Copy each of the rows below word for word, and leave the pictures out of your copy.

(Data records)
┄┄┄┄┄┄
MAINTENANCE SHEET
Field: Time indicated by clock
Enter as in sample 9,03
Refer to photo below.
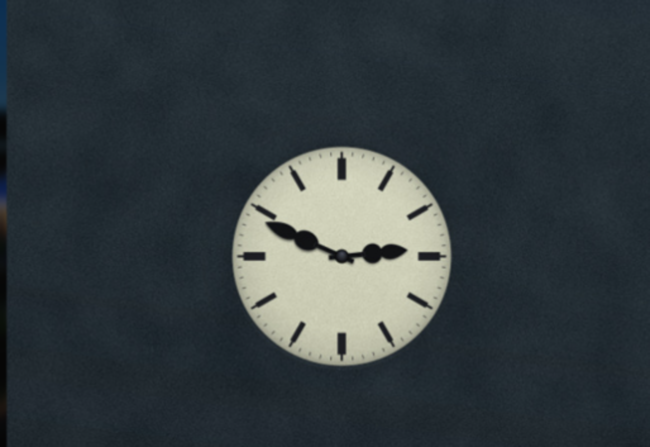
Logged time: 2,49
┄┄┄┄┄┄
Correct result:
MAINTENANCE SHEET
Field: Time indicated by clock
Enter as in sample 9,03
Refer to photo below.
Logged time: 2,49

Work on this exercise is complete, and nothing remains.